I have exactly the same problem. The iterator approach to treat the range as a pair of iterators is not sufficient for me, since it bloats the last iterator. I would like to store all informations in the range and just pass pointers to the range to the iterators, like Erik Niebler explains in his posts single pass ranges.
There is much merit in having state in a range rather than in bloated iterators. It is much more general than just the "last" iterator. It is always horrible to see the predicates and functors held in iterators. It is not a panacea however for the lifetime issues. If applied universally state in the ranges would introduce a lot more lifetime issues.
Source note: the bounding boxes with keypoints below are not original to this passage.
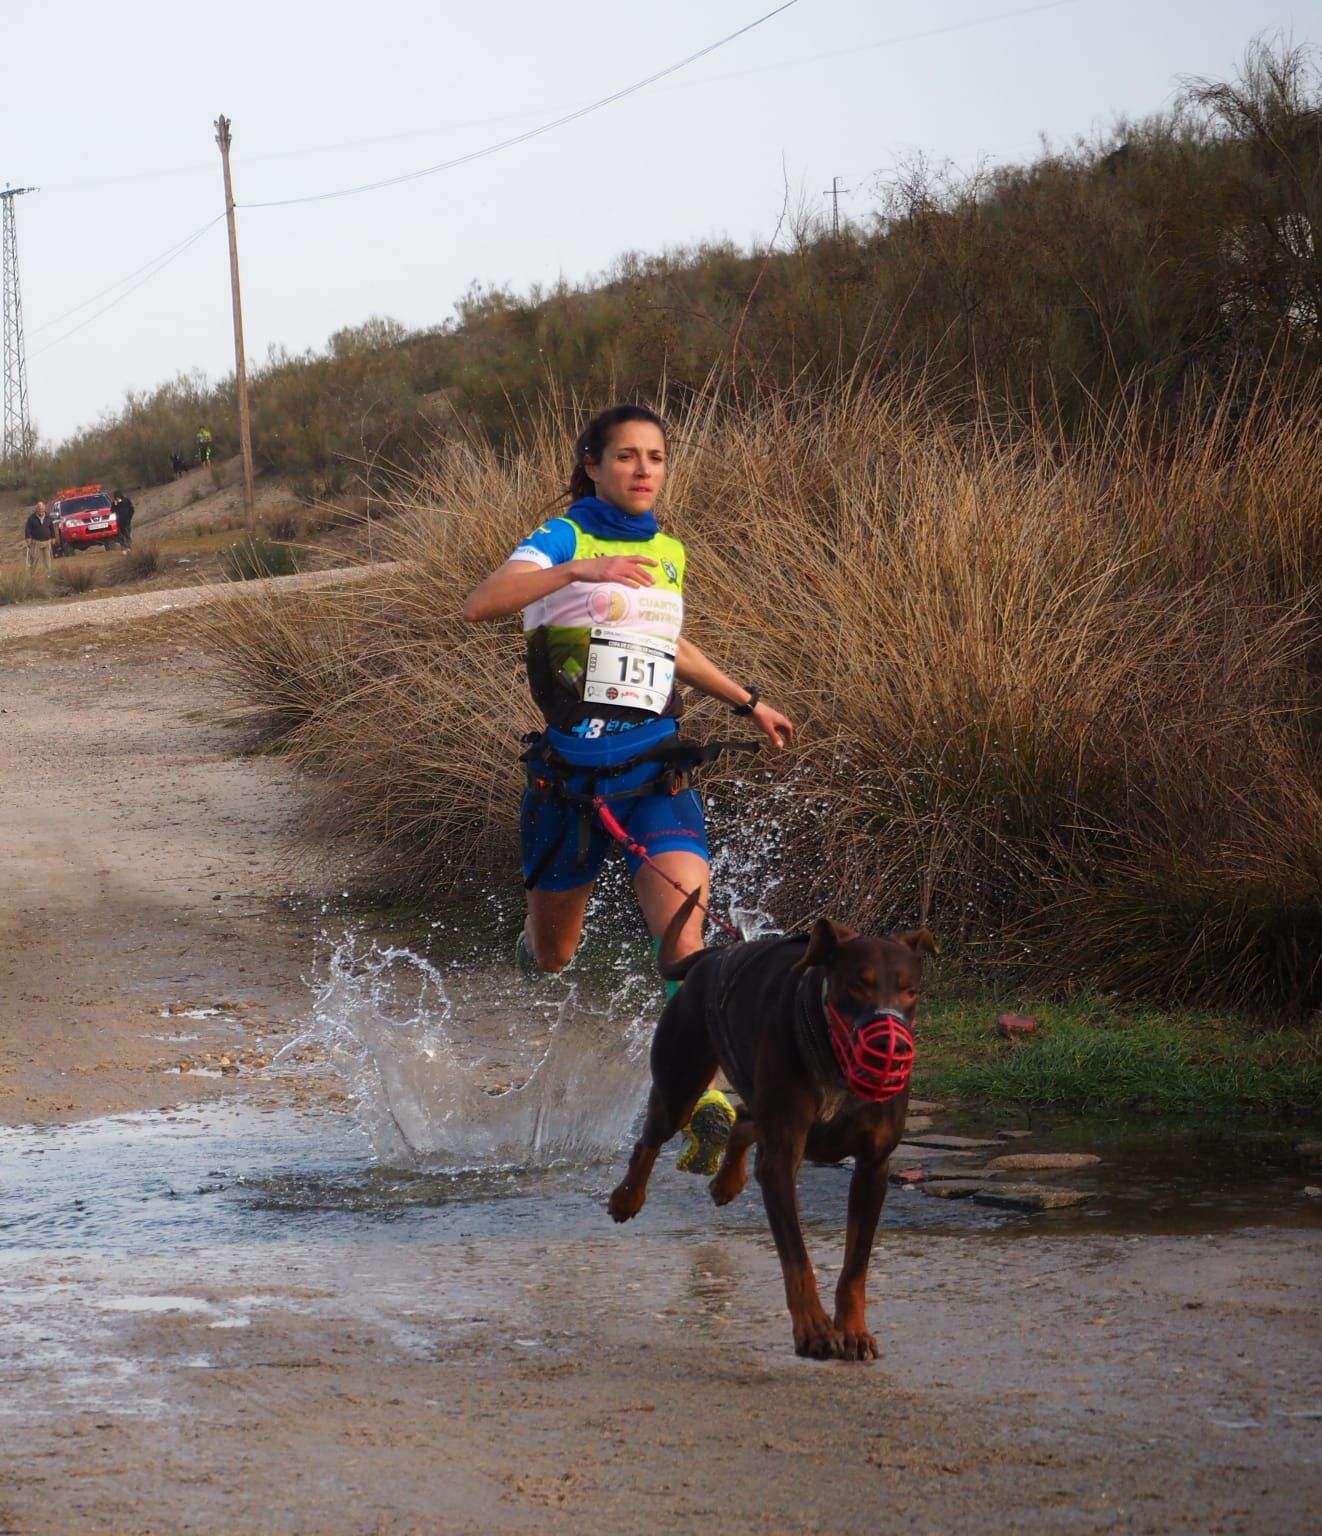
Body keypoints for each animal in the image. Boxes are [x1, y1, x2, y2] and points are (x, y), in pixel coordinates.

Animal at [611, 897, 939, 1363]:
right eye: (858, 985)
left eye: (911, 991)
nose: (890, 1046)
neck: (835, 1063)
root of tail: (712, 956)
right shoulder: (784, 1156)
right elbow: (797, 1257)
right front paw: (815, 1330)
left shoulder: (874, 1166)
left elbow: (856, 1263)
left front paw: (854, 1330)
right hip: (679, 1081)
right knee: (651, 1138)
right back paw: (627, 1197)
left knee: (745, 1120)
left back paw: (727, 1180)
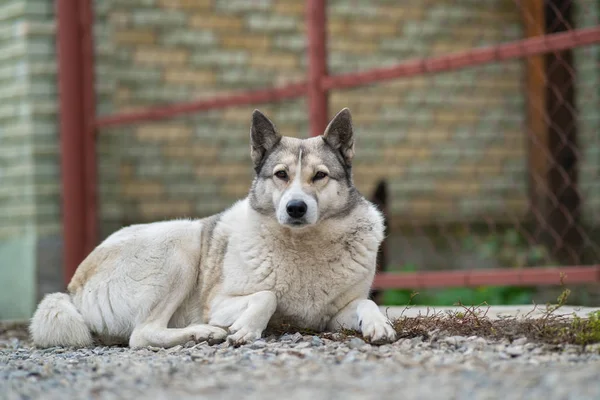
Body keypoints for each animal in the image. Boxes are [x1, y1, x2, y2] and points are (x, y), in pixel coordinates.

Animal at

Currently many scenarios work with ranges that die before the end of an expression because the iterators are copied outside of the adaptor expressions therefore the iterators are copied into a new range. It is possible to imagine various mechanisms for passing ownership of ranges or mandating shallow copying, but these all work less consistently with standard containers. It is not the case that one solution is obviously always better than the other.
I have done extensive performance measurements upon various arrangements of having data in iterators versus ranges. I have been surprised how many times a bloated iterator outperforms the indirection to a separate range object. The performance impact varies between processor architectures and of course the size of the iterator and range. I am not allowed to publish my results due to this being under an NDA. I therefore don't expect my assertion to be taken as fact. I encourage experimentation.
What kind of algorithms have you used for your experiments? Most of the algorithms for single pass ranges are quite easy. I am experimenting with odeint, where the range abstracts a mathematical algorithm which solves an ODE iteratively. Using pairs of iterators immediately means that the end iterator needs to know the algorithms and the ode. Even if this does not influence the performance negatively it induces a very unintuitive interface, since your end iterator must be instantiated with these types. I think I can provide some performance measures in the next weeks. Nevertheless, I think that the requirement of obtaining a iterator from const single pass range could be relaxed.